胃の病気に効く漢方は?

 仕事のプレッシャーが大きいときに胃が痛くなります。病院に行くと胃かいようと言われました。胃の病気に効く漢方薬はありますか。
(51歳・男性)
 寿元堂に漢方相談に来られる人の中で、消化器疾患の相談は皮膚科疾患に次いで多く、相談全体の約1割を占めています。さらに、その消化器の病気の相談の中で多いのは、胃腸の不調です。仕事や人間関係による精神的なストレスも原因になっているため、ここ数年増えているように感じます。胃の病気で使う漢方薬をいくつか紹介しましょう。

安中散(あんちゅうさん) 胃の病気によく使われる漢方薬の一つで、甘草(かんぞう)、延胡索(えんごさく)、良姜(りょうきょう)、茴香(ういきょう)、桂皮(けいひ)、牡蛎(ぼれい)、縮砂(しゅくしゃ)という7種類の生薬(しょうやく)を混ぜた薬です。平素から胃の弱い人がおなかを冷やして胃痛を感じるときや、慢性の胃の痛みを伴う胃炎、胃酸過多症、胃かいよう、十二指腸かいようなどに使われます。虚弱体質で冷え症の人にこれらの症状があるときは、試してみるとよいでしょう。中国の宋の時代の「和剤局方」(わざいきょくほう)によると、「粉末にして熱いお酒で飲み、お酒の飲めない人は温かい塩水で飲み、婦人は温かい薄めた酢で飲むように」という指示があります。このように書物によっては、昔は漢方薬をどのように飲んだらよいか、飲み方や温度についてまで細かく指示されていました。
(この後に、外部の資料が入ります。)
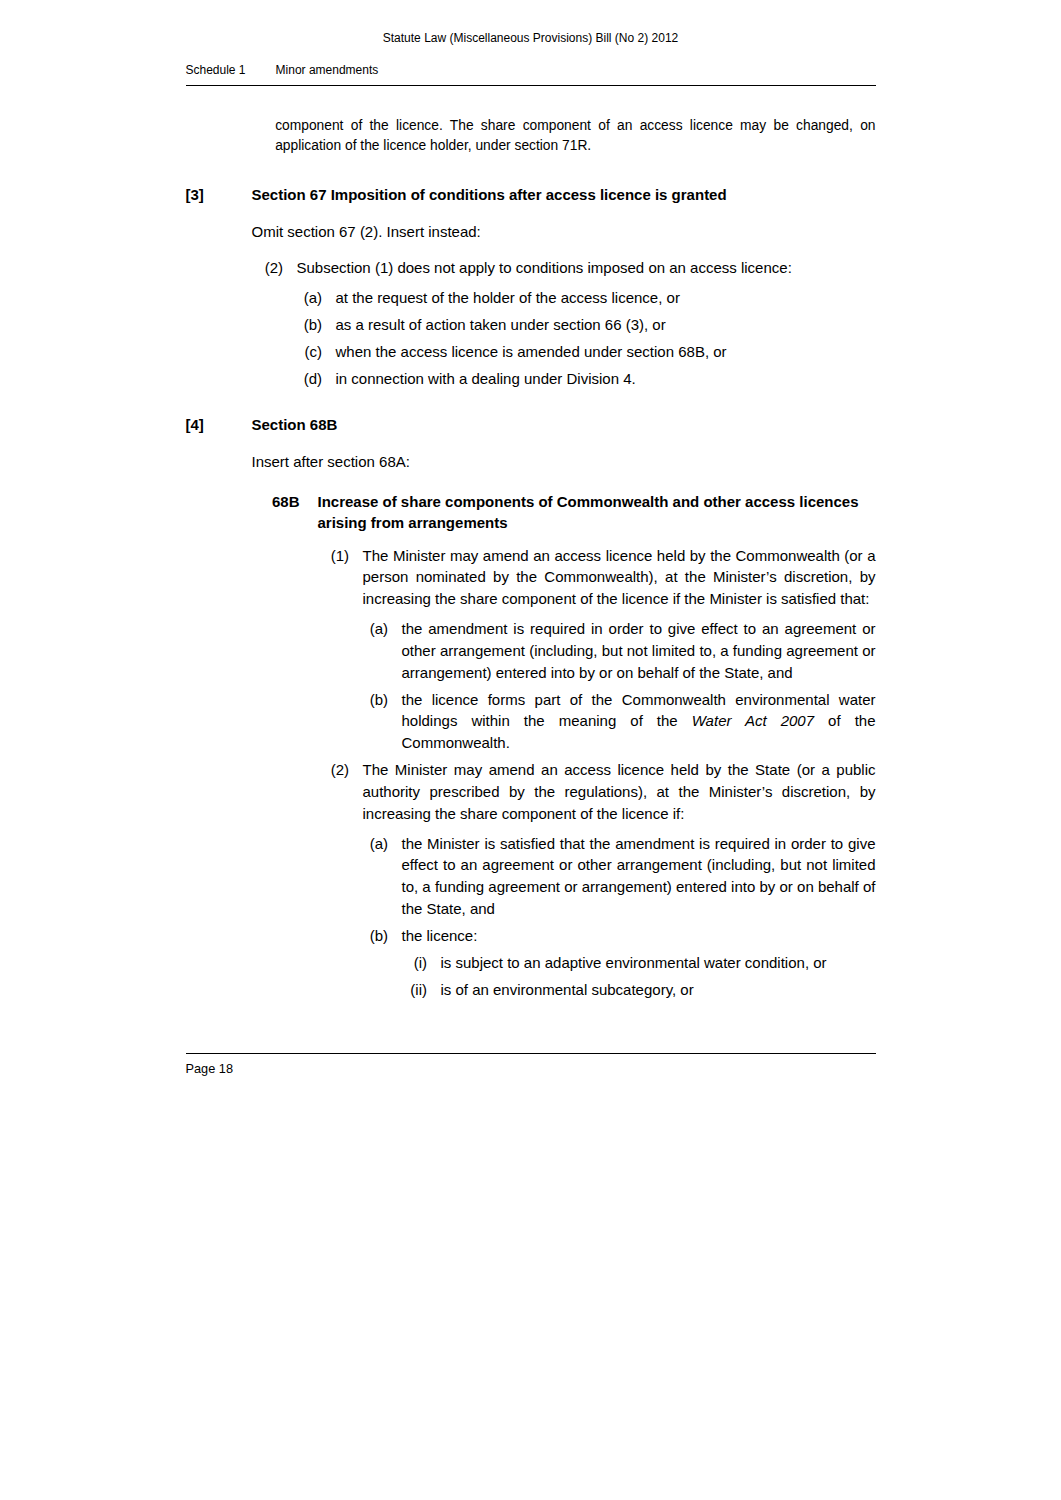Statute Law (Miscellaneous Provisions) Bill (No 2) 2012
Schedule 1 Minor amendments
component of the licence. The share component of an access licence may be changed, on application of the licence holder, under section 71R.
[3] Section 67 Imposition of conditions after access licence is granted
Omit section 67 (2). Insert instead:
(2) Subsection (1) does not apply to conditions imposed on an access licence:
(a) at the request of the holder of the access licence, or
(b) as a result of action taken under section 66 (3), or
(c) when the access licence is amended under section 68B, or
(d) in connection with a dealing under Division 4.
[4] Section 68B
Insert after section 68A:
68B Increase of share components of Commonwealth and other access licences arising from arrangements
(1) The Minister may amend an access licence held by the Commonwealth (or a person nominated by the Commonwealth), at the Minister’s discretion, by increasing the share component of the licence if the Minister is satisfied that:
(a) the amendment is required in order to give effect to an agreement or other arrangement (including, but not limited to, a funding agreement or arrangement) entered into by or on behalf of the State, and
(b) the licence forms part of the Commonwealth environmental water holdings within the meaning of the Water Act 2007 of the Commonwealth.
(2) The Minister may amend an access licence held by the State (or a public authority prescribed by the regulations), at the Minister’s discretion, by increasing the share component of the licence if:
(a) the Minister is satisfied that the amendment is required in order to give effect to an agreement or other arrangement (including, but not limited to, a funding agreement or arrangement) entered into by or on behalf of the State, and
(b) the licence:
(i) is subject to an adaptive environmental water condition, or
(ii) is of an environmental subcategory, or
Page 18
四君子湯(しくんしとう)・六君子湯(りっくんしとう)四君子湯は、人参(にんじん)、白朮(びゃくじゅつ)、茯苓(ぶくりょう)、甘草、生姜(しょうきょう)、大棗(たいそう)を組み合わせたもの。その四君子湯に半夏(はんげ)と陳皮(ちんぴ)を加えたのが六君子湯です。いずれも虚弱傾向の人の胃腸の病気によく使われる漢方薬。食べ過ぎるとすぐに胃がもたれる人、疲れやすくてやせ気味の人に適することが多く、もともと働きの弱い胃を丈夫にして、体全体を元気にします。慢性の胃腸炎、消化性かいよう、食欲不振などに広く使われます。

半夏瀉心湯(はんげしゃしんとう)みぞおちにつかえがあるときや、吐いたり腸が鳴ったりして下痢をするときに適します。胃炎、胃かいよう、十二指腸かいよう、大腸炎、食欲不振などに使われます。

 胃腸の病気の中にも、漢方が効果的なケースがたくさんあります。病気が長引く場合は、専門家によく相談して、一度試してみる価値はあるでしょう。